* Exercise directions:
Gather each line of the entries below that includes "lebih".

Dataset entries
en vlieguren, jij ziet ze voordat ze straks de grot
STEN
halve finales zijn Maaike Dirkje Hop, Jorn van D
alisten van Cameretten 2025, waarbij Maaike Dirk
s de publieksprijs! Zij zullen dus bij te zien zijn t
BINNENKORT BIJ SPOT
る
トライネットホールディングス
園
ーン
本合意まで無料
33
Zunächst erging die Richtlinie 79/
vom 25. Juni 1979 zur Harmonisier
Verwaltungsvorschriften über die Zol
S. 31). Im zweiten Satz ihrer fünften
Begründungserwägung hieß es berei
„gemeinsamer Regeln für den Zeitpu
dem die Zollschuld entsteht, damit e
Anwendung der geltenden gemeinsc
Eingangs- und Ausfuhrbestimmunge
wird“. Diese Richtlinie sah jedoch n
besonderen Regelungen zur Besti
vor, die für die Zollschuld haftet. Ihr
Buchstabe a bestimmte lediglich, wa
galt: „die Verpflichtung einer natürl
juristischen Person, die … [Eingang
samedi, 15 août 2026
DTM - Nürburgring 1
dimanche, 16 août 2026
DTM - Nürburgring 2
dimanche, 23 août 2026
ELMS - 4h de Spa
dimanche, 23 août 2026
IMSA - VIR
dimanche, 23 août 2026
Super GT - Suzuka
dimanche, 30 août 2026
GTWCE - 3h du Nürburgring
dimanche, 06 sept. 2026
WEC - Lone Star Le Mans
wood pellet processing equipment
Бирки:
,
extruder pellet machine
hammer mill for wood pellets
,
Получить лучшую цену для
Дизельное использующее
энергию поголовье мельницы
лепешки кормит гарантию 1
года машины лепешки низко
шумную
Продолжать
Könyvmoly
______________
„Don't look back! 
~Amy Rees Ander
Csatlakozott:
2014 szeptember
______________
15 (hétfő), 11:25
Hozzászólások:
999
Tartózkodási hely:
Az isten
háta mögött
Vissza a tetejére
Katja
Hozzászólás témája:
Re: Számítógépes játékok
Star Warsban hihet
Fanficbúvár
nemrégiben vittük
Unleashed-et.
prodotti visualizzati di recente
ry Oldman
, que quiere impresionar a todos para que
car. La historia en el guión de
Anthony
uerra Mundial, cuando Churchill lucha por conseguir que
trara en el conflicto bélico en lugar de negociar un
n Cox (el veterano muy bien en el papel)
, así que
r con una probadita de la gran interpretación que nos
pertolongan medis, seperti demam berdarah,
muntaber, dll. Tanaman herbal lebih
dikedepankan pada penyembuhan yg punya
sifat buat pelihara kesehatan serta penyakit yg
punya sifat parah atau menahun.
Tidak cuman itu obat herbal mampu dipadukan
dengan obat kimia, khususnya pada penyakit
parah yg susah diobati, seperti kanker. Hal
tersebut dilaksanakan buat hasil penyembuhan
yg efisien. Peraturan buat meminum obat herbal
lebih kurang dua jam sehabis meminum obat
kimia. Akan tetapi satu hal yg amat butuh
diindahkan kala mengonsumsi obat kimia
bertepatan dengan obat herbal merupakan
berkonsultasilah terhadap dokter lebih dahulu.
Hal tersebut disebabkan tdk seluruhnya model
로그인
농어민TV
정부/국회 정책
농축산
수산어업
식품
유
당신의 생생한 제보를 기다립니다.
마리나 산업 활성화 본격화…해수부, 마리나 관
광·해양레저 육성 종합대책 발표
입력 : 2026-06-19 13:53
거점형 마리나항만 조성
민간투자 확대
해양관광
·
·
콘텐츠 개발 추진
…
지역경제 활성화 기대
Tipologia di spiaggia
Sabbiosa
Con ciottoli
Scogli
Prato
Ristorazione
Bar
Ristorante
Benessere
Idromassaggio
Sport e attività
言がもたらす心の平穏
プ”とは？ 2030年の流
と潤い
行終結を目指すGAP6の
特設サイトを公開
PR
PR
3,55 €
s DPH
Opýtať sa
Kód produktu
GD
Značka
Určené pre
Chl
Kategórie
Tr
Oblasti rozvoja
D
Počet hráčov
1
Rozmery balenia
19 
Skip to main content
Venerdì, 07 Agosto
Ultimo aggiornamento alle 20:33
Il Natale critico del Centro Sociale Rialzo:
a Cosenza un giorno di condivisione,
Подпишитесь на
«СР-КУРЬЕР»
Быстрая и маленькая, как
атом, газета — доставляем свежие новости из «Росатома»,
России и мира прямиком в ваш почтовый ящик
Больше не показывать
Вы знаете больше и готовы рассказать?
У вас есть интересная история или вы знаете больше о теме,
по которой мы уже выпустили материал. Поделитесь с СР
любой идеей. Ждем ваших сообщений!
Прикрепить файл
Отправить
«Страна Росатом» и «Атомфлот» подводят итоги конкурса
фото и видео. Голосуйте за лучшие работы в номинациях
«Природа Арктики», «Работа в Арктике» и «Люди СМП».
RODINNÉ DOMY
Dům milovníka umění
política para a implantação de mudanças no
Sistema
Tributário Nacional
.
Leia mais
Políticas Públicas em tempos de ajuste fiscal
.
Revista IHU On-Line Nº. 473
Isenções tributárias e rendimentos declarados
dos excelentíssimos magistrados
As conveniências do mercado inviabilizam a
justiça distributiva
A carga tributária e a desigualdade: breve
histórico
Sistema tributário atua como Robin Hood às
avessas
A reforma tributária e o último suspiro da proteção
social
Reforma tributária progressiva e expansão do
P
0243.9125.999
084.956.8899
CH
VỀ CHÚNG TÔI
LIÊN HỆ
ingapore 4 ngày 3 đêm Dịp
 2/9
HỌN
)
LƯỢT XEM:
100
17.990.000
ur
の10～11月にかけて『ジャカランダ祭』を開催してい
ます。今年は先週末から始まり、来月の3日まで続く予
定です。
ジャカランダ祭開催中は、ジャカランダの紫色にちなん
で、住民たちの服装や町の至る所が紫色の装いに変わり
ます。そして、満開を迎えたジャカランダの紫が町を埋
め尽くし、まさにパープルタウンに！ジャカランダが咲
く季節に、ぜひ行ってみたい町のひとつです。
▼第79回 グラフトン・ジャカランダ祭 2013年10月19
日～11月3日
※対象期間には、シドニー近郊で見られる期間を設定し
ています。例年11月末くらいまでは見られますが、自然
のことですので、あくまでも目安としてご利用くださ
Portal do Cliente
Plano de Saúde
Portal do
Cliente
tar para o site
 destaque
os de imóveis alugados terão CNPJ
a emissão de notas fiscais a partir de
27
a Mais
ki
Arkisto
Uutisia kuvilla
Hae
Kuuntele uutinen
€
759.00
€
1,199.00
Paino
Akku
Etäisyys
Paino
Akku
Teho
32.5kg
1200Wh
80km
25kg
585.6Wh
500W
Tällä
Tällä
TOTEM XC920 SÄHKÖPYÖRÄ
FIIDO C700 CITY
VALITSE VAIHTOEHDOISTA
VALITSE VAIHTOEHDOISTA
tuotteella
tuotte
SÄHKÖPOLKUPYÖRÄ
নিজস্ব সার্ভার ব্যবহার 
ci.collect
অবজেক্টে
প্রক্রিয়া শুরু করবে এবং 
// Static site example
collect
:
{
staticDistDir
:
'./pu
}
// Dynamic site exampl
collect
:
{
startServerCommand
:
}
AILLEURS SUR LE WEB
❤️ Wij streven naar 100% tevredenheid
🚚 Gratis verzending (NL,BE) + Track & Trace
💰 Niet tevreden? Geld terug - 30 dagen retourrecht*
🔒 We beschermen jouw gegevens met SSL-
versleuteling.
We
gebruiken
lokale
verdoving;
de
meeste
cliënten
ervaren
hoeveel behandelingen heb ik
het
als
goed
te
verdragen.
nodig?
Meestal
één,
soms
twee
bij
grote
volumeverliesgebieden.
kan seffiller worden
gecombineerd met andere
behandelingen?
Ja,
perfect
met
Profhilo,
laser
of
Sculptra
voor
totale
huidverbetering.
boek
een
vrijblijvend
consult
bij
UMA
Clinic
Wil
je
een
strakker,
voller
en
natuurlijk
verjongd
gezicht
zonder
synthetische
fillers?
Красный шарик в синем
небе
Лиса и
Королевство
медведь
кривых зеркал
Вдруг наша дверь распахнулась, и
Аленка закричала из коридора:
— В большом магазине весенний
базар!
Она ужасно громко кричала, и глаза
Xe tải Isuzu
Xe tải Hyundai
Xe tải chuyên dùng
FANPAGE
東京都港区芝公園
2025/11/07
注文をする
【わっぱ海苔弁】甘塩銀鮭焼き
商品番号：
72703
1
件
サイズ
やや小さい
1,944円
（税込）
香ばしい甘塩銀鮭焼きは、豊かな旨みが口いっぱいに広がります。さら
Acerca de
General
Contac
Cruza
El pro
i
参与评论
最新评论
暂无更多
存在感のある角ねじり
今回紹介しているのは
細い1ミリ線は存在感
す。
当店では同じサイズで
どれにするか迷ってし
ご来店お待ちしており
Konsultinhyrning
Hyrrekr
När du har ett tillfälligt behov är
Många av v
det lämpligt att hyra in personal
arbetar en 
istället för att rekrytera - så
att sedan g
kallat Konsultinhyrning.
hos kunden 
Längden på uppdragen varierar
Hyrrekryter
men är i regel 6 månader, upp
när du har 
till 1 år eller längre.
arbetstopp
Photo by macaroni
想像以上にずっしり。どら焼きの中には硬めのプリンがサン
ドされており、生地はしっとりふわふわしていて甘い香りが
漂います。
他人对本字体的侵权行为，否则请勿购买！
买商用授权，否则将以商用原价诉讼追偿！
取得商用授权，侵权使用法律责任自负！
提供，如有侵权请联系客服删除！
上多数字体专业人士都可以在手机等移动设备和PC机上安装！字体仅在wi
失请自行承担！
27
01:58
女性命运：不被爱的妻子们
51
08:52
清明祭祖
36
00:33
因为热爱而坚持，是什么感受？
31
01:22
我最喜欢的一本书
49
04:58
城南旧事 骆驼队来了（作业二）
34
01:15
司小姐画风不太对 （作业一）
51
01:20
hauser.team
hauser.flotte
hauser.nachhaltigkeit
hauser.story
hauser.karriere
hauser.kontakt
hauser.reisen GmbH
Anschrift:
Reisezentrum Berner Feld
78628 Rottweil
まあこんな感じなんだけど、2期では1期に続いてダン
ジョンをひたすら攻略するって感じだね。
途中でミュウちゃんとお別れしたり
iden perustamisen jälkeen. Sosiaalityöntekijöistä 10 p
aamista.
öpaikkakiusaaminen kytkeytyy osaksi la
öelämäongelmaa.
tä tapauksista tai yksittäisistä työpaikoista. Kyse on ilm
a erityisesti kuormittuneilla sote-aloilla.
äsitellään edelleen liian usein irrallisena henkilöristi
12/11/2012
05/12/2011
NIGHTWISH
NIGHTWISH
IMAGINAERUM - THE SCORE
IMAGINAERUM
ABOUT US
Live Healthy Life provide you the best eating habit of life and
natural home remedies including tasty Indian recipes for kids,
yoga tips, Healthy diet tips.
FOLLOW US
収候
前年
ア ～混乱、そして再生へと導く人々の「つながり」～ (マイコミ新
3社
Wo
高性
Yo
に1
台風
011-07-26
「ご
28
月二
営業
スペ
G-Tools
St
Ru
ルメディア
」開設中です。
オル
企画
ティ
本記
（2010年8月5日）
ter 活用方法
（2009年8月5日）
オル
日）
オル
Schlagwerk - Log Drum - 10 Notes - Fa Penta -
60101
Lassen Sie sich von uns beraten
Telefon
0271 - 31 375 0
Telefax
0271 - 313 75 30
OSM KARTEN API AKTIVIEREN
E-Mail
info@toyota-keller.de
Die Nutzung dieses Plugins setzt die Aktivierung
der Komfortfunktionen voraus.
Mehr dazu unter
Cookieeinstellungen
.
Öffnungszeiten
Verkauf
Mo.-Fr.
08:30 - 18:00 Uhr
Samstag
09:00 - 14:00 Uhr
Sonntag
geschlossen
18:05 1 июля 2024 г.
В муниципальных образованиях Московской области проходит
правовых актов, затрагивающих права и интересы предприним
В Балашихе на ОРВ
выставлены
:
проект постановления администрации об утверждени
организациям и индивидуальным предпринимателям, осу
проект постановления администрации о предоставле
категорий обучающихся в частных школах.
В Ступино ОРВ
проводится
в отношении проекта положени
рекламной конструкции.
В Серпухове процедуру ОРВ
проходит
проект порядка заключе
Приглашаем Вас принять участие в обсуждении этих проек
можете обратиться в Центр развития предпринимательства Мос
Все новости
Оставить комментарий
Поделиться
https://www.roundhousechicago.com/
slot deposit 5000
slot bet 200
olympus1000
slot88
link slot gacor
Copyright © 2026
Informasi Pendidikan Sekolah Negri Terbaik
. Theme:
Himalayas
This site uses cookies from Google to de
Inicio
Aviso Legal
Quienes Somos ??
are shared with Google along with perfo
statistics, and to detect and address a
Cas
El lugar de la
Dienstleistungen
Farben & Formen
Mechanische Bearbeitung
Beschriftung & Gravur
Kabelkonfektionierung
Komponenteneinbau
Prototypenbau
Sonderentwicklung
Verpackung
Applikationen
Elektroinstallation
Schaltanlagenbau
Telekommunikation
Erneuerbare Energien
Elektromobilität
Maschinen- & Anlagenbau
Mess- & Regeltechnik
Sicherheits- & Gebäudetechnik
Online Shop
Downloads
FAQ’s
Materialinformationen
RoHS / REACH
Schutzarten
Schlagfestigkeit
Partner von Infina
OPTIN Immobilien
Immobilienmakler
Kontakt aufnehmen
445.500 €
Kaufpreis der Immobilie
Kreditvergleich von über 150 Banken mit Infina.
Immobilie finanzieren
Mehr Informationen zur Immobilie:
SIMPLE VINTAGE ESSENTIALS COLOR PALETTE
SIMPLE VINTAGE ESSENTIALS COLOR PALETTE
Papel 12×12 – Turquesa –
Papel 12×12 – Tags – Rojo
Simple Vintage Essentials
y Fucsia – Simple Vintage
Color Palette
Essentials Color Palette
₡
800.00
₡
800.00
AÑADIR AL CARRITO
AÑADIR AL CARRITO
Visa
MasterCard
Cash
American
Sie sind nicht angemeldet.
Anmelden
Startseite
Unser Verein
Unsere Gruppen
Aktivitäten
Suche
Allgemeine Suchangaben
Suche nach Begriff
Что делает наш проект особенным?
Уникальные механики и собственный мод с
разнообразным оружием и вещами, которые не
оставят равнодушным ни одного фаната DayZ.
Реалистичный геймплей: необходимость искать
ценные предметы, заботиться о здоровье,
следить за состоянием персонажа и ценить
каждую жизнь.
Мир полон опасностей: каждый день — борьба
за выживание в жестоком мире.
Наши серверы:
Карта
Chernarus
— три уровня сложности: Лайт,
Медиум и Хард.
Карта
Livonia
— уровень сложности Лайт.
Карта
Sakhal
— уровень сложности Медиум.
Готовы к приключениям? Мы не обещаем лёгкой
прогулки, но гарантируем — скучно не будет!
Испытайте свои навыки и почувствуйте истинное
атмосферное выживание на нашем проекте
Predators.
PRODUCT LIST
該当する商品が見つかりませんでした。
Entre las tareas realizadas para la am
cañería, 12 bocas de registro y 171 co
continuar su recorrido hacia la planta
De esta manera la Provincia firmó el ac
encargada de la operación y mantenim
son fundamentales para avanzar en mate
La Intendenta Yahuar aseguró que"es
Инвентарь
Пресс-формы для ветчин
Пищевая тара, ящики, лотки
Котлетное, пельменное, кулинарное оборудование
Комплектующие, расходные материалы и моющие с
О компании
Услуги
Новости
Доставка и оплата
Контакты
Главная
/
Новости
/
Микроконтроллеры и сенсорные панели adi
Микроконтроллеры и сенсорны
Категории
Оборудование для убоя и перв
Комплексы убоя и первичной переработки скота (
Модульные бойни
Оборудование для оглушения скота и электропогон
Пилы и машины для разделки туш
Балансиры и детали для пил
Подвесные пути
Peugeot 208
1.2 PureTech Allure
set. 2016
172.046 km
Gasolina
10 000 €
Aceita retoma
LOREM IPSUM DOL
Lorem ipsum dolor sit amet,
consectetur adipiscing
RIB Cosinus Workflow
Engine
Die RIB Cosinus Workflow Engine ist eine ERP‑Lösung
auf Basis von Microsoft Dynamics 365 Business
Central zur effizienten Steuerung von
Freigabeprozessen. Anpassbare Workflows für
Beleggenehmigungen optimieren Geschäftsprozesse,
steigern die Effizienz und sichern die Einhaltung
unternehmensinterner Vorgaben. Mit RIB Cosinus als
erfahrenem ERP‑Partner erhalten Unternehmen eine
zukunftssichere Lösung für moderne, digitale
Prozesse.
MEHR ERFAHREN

* Reply to the task:
muntaber, dll. Tanaman herbal lebih
lebih kurang dua jam sehabis meminum obat
berkonsultasilah terhadap dokter lebih dahulu.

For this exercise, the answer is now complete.